---------- Information shown

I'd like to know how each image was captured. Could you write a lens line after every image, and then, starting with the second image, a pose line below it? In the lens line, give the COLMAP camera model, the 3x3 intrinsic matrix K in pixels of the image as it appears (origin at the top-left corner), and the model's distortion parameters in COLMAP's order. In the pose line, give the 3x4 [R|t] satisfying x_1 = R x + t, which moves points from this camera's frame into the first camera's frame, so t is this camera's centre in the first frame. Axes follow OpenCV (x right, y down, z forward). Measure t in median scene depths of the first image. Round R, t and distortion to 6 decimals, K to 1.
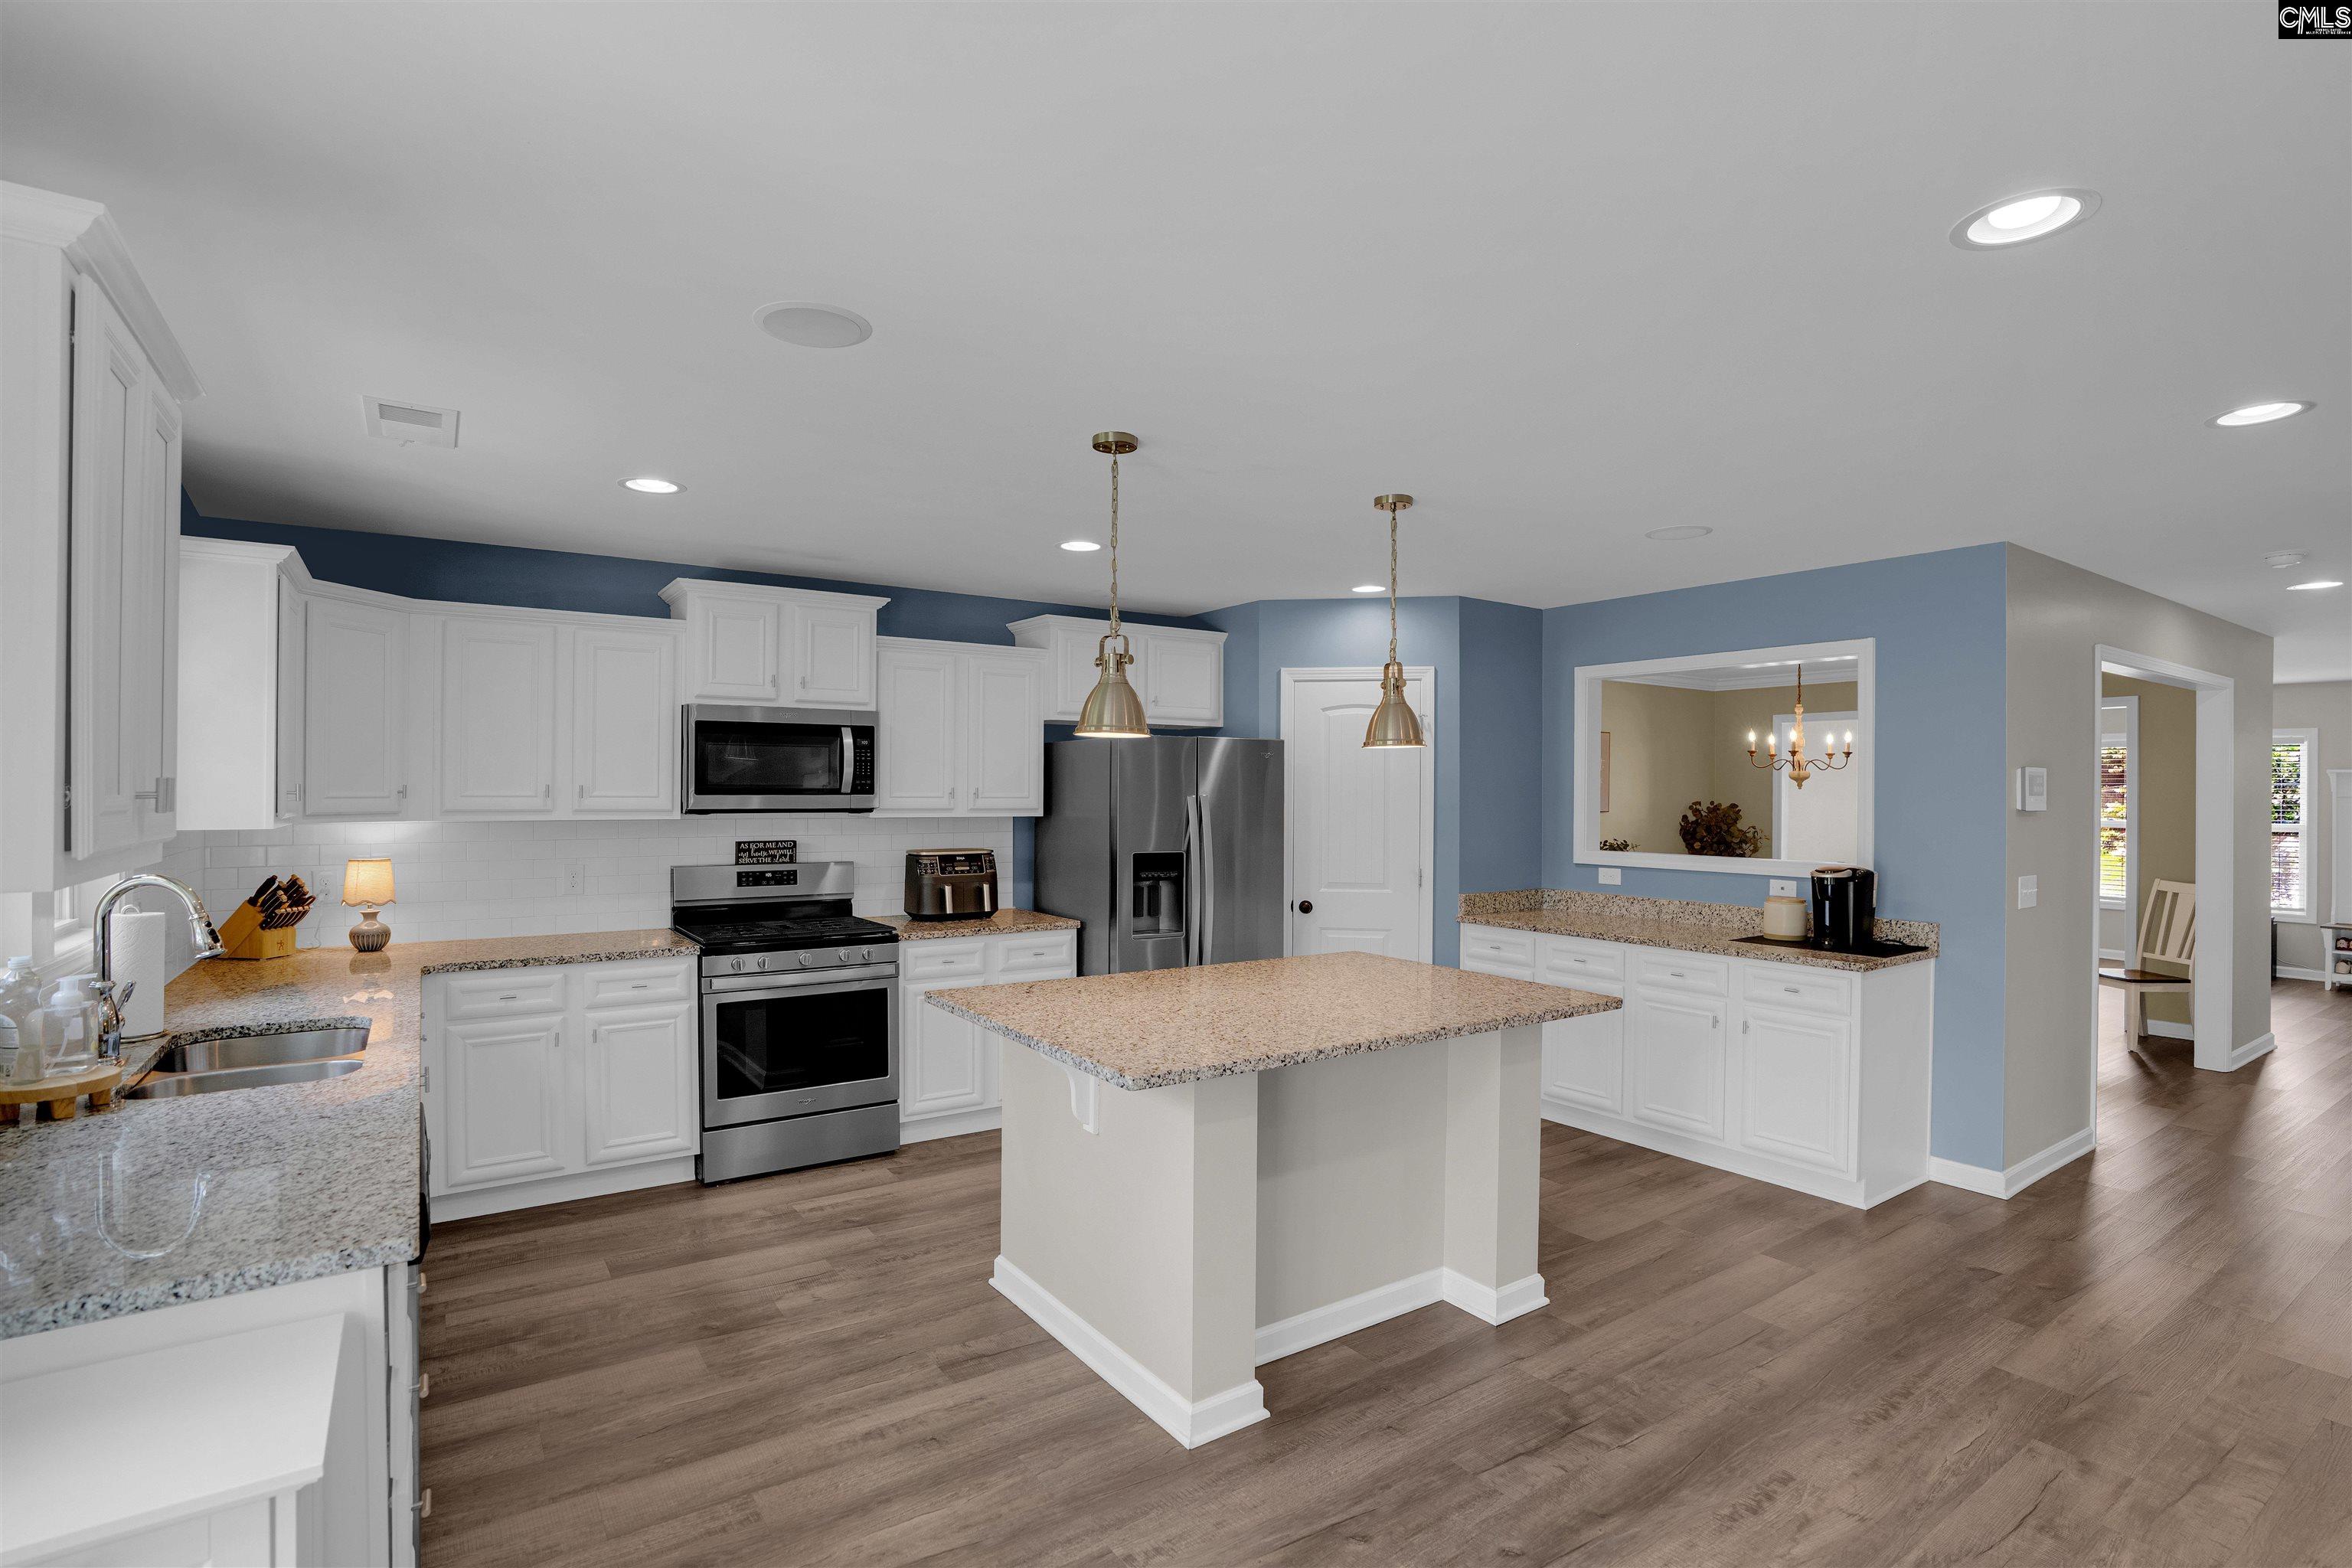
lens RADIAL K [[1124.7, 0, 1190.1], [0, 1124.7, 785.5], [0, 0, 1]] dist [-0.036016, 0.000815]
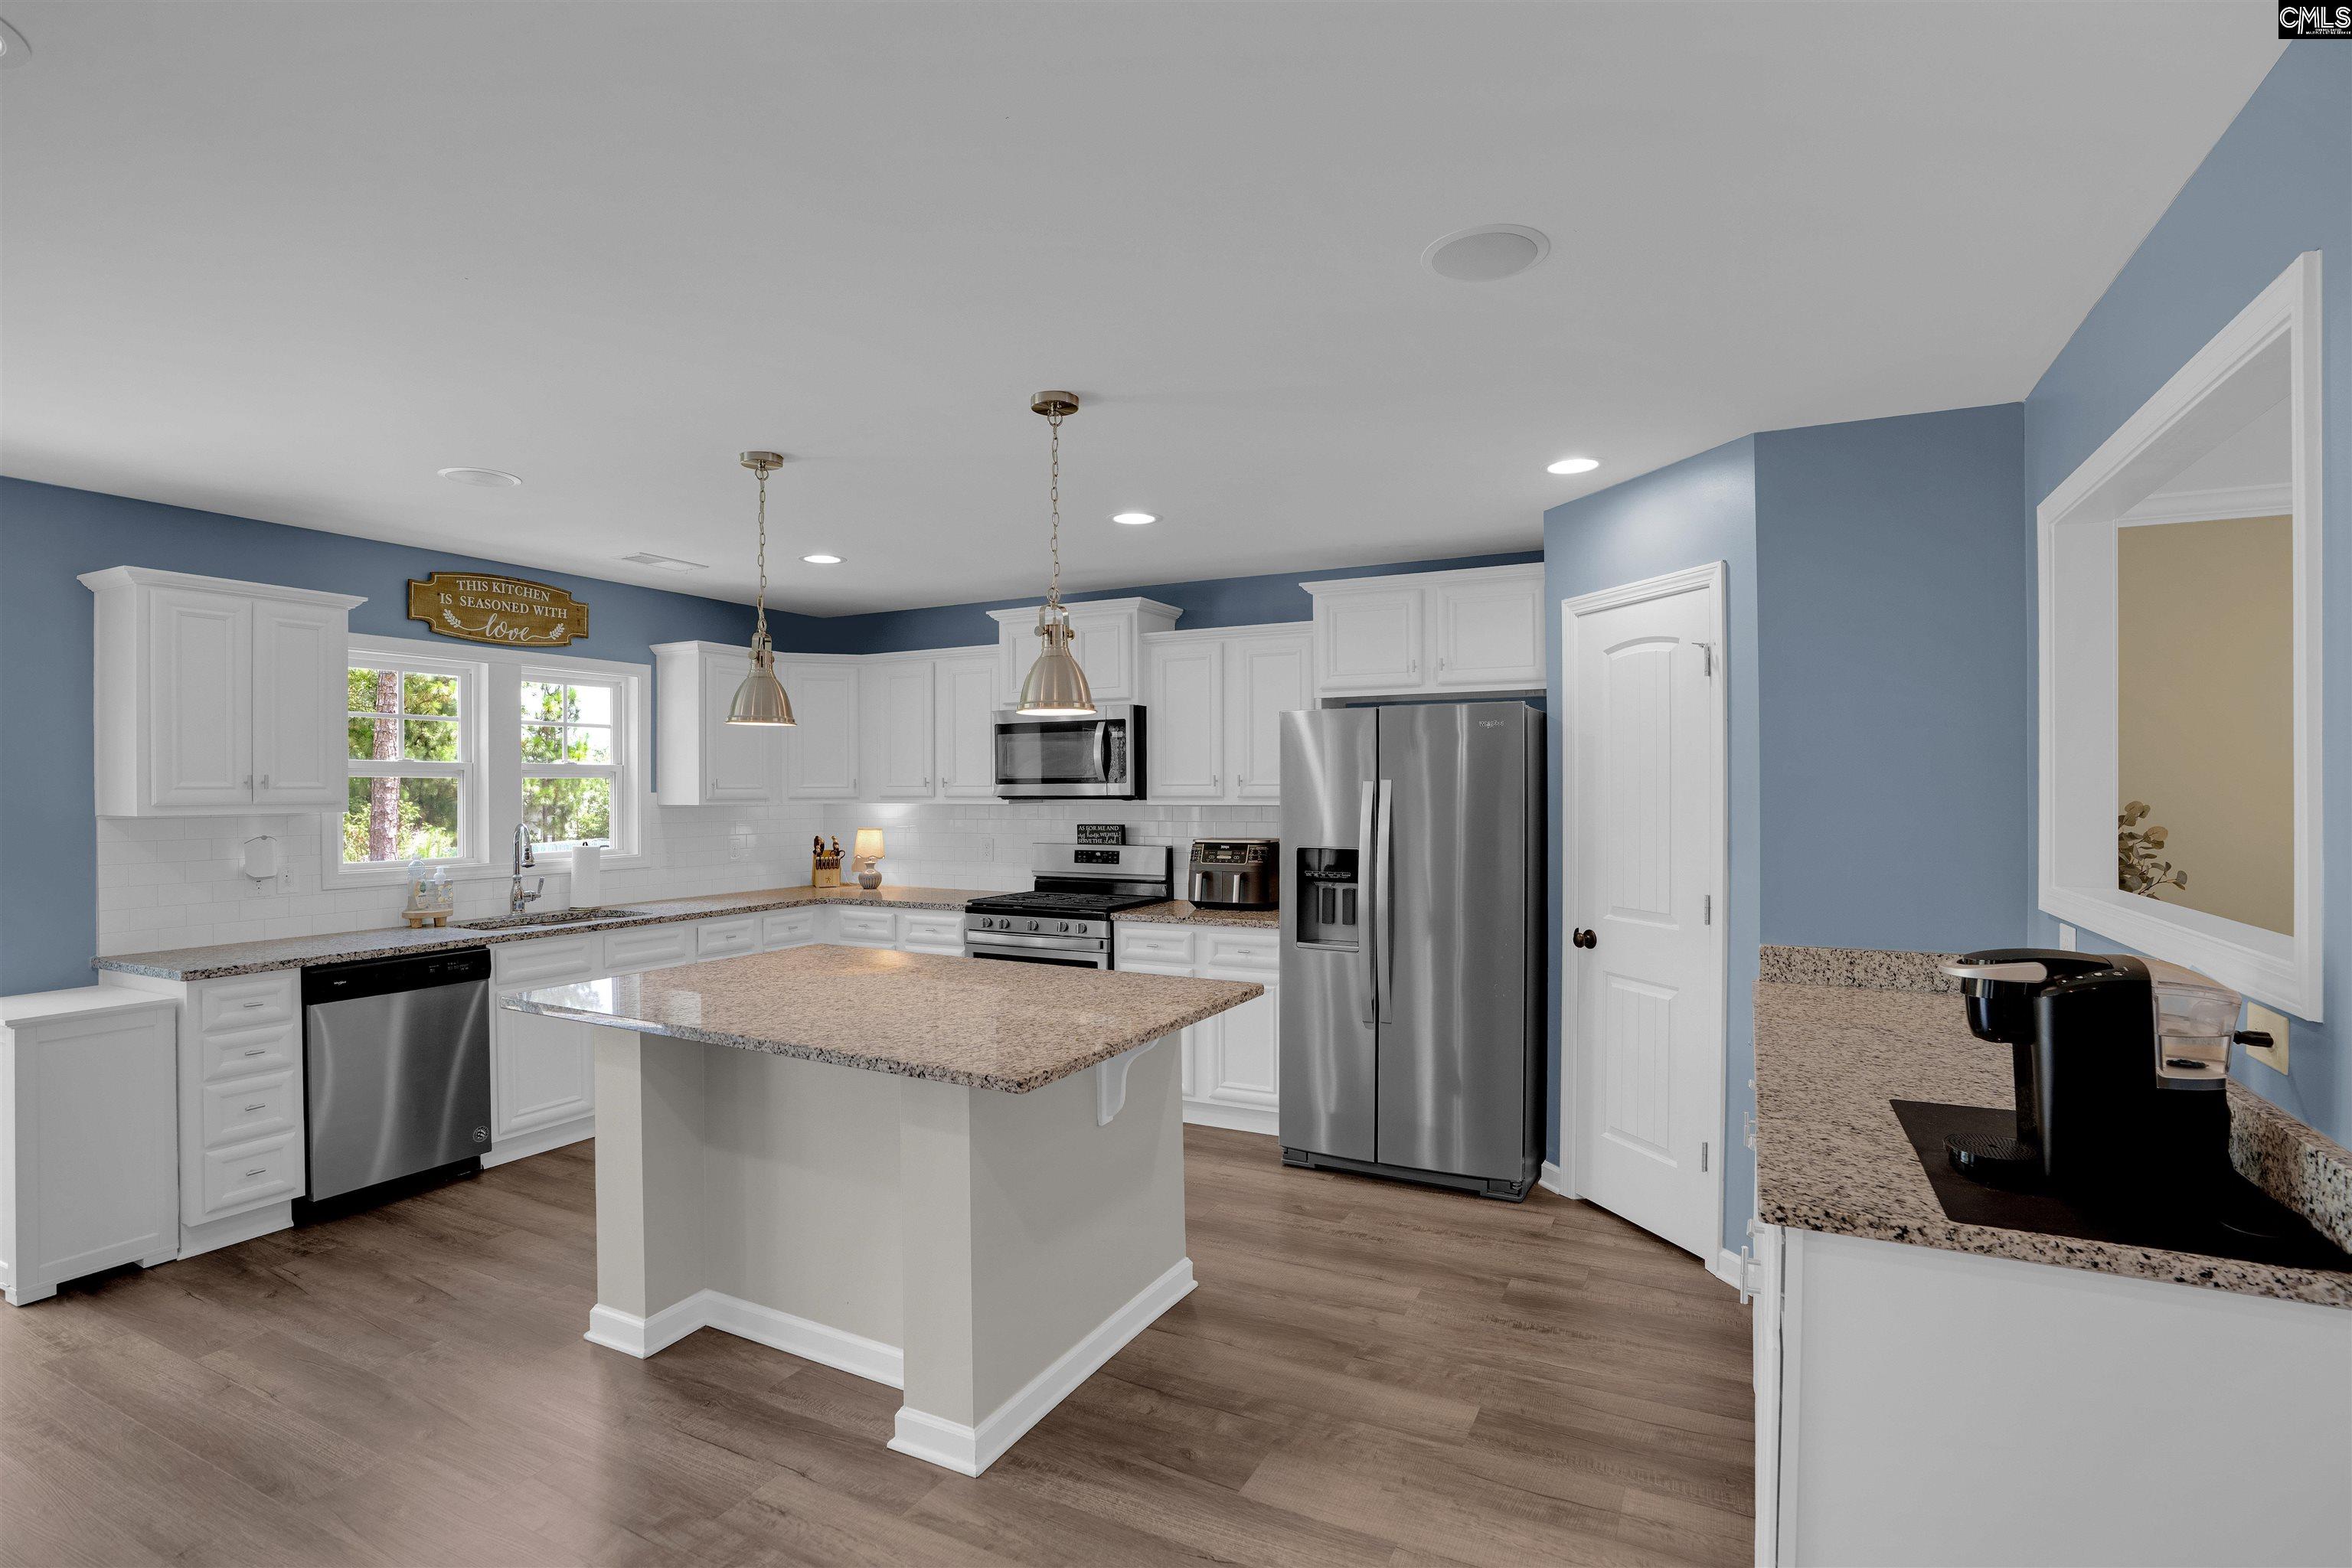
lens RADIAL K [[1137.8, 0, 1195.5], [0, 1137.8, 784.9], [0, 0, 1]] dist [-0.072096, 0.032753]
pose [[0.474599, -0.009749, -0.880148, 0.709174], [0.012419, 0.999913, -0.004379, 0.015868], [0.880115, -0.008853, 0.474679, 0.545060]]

--------------------

#### Assignment:
Every line above is to be written out unchanged, with the pictures omitted.

#### Written reply:
I'd like to know how each image was captured. Could you write a lens line after every image, and then, starting with the second image, a pose line below it? In the lens line, give the COLMAP camera model, the 3x3 intrinsic matrix K in pixels of the image as it appears (origin at the top-left corner), and the model's distortion parameters in COLMAP's order. In the pose line, give the 3x4 [R|t] satisfying x_1 = R x + t, which moves points from this camera's frame into the first camera's frame, so t is this camera's centre in the first frame. Axes follow OpenCV (x right, y down, z forward). Measure t in median scene depths of the first image. Round R, t and distortion to 6 decimals, K to 1.
lens RADIAL K [[1124.7, 0, 1190.1], [0, 1124.7, 785.5], [0, 0, 1]] dist [-0.036016, 0.000815]
lens RADIAL K [[1137.8, 0, 1195.5], [0, 1137.8, 784.9], [0, 0, 1]] dist [-0.072096, 0.032753]
pose [[0.474599, -0.009749, -0.880148, 0.709174], [0.012419, 0.999913, -0.004379, 0.015868], [0.880115, -0.008853, 0.474679, 0.545060]]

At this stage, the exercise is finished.